All The Wrongs Of 2020 Traced Back To Man Who Wore Monday Underpants On A Wednesday

Scientists have confirmed that the outbreak of coronavirus, rioting on the streets of America, the Australian bushfire season and the murder hornets can be traced back to a rip in the fabric of reality caused by a shire man recklessly wearing his “Monday” underpants on a Wednesday.

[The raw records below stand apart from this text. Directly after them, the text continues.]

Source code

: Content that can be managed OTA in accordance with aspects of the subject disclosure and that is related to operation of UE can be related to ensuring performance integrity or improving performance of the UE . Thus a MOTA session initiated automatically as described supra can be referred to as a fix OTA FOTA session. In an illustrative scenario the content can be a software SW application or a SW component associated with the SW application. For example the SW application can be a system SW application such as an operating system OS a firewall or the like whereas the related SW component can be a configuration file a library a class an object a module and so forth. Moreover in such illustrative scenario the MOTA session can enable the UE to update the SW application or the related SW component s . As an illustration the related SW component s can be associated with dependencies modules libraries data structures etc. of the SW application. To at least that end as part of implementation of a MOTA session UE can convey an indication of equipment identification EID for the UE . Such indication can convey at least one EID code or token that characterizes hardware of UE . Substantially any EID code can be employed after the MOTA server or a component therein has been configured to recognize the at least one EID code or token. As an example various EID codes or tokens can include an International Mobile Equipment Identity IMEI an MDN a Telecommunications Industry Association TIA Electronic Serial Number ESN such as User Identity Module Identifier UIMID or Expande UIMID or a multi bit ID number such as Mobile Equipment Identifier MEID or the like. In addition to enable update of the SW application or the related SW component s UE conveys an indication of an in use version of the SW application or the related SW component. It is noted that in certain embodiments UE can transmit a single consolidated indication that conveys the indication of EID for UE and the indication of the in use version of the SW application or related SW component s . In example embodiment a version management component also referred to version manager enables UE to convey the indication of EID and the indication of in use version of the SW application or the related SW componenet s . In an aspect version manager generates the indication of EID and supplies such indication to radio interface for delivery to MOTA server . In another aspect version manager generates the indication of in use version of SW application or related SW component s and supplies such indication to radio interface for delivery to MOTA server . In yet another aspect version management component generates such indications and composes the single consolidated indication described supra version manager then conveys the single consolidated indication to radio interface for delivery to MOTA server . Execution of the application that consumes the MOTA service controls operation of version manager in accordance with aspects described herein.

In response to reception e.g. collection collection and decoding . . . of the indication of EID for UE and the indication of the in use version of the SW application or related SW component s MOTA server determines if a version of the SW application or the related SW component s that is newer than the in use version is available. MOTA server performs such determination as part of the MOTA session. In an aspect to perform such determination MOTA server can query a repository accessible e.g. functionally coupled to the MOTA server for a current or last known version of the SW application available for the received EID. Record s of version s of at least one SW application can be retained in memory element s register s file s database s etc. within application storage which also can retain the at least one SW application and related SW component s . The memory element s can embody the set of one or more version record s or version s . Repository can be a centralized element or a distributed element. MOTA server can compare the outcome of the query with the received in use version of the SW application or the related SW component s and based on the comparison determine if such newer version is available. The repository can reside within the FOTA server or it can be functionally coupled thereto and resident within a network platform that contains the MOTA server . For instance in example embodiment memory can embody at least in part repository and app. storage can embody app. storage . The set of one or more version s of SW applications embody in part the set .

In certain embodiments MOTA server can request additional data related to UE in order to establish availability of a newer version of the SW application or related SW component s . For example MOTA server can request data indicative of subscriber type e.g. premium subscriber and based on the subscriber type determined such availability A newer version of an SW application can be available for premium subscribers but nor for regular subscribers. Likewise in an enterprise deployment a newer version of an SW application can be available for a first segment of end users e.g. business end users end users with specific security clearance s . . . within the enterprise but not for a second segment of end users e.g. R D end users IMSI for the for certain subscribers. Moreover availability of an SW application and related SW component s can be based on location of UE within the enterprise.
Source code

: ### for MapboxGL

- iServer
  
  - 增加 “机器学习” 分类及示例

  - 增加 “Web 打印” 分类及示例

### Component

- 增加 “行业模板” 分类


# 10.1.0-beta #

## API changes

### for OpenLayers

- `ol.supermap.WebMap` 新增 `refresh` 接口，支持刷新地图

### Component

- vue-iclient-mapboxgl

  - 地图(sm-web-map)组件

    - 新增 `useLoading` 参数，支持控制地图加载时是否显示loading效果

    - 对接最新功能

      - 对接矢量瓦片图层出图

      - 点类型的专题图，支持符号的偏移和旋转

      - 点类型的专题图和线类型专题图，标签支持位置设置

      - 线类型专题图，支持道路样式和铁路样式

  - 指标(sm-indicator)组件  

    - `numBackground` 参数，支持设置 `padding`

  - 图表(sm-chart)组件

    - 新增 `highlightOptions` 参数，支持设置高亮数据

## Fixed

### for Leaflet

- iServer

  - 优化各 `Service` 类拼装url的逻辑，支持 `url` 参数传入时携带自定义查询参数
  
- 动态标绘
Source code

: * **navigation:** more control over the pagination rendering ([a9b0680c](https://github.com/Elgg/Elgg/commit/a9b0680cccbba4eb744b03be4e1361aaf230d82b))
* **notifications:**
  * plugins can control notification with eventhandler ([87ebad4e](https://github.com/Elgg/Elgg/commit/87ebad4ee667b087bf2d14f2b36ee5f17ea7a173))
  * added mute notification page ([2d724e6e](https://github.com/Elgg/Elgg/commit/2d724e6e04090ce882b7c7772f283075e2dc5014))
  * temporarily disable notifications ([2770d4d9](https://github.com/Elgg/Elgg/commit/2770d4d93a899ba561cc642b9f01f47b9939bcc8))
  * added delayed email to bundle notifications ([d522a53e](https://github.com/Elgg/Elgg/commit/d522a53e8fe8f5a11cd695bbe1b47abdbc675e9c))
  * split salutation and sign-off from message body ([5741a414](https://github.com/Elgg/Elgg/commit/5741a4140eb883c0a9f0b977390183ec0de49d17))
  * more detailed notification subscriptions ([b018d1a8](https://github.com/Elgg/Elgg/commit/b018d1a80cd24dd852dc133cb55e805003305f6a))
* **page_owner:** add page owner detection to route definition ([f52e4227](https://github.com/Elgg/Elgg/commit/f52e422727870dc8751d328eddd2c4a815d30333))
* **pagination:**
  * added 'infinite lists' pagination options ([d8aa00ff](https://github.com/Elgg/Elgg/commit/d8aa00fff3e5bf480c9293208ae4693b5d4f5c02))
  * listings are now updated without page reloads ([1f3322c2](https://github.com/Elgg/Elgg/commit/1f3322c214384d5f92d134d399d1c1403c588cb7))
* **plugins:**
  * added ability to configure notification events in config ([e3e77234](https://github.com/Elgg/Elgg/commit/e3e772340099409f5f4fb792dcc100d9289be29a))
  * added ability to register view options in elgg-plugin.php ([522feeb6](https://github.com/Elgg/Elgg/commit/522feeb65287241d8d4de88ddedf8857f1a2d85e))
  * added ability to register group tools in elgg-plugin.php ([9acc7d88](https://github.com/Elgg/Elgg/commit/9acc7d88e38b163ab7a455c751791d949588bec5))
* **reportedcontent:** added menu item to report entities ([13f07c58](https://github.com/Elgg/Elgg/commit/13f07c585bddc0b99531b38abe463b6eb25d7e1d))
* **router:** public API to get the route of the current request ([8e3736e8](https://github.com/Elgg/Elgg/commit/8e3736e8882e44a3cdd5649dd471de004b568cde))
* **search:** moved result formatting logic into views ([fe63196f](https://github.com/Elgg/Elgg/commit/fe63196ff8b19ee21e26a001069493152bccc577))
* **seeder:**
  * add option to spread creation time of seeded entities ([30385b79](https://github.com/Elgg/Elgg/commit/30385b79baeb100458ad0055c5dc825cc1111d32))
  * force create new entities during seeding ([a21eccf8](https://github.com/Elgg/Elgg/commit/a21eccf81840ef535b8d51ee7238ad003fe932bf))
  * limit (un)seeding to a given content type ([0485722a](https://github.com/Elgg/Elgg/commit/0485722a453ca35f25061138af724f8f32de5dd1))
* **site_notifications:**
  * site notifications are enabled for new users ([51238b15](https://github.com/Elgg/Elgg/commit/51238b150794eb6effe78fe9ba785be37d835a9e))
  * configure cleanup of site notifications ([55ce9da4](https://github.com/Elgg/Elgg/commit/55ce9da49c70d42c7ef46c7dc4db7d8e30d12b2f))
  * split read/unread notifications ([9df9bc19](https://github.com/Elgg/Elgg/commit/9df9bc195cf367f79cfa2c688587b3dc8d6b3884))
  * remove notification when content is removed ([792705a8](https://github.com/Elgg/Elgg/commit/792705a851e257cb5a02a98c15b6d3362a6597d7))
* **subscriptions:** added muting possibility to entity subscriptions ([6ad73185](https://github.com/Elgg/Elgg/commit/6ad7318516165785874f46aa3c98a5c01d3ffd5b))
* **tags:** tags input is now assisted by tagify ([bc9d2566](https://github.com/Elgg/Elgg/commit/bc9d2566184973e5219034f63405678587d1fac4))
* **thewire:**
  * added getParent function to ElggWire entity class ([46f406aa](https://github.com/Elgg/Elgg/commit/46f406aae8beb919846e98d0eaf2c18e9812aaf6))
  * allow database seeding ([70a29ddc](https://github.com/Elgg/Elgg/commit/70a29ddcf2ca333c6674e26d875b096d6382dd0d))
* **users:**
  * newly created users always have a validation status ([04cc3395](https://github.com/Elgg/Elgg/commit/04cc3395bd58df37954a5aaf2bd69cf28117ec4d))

“I tried to warn Trent that he was playing with dynamite when I saw him getting dressed for work in a hurry and pulling on the Monday undercrackers,” said Fiona Jason-Jason, wife of Kirrawee gas meter reader Trent Jason-Jason. “He just couldn’t be bothered having a proper rummage around in the derps drawer to find the “Wednesdays” and now look at the state of the world.”

“We sell them in packs of five that clearly state that wearing them on the wrong day will t-bone the earth into an alternative universe where all kinds of freaky shit could happen,” said Nathan Gusset, Head of Underpants Sales from K-Mart. “The only exception is if you go out for a big night on the turps on a Friday and wake up still wearing them on Saturday morning on your mate’s couch. The space time continuum understands that kind of behavior and adjusts itself accordingly.”

An unrepentant Trent Jason-Jason has announced plans to wear his Christmas themed underpants during this June long weekend, leading astronomers to keep a nervous eye on the path of that asteroid that’s heading towards earth.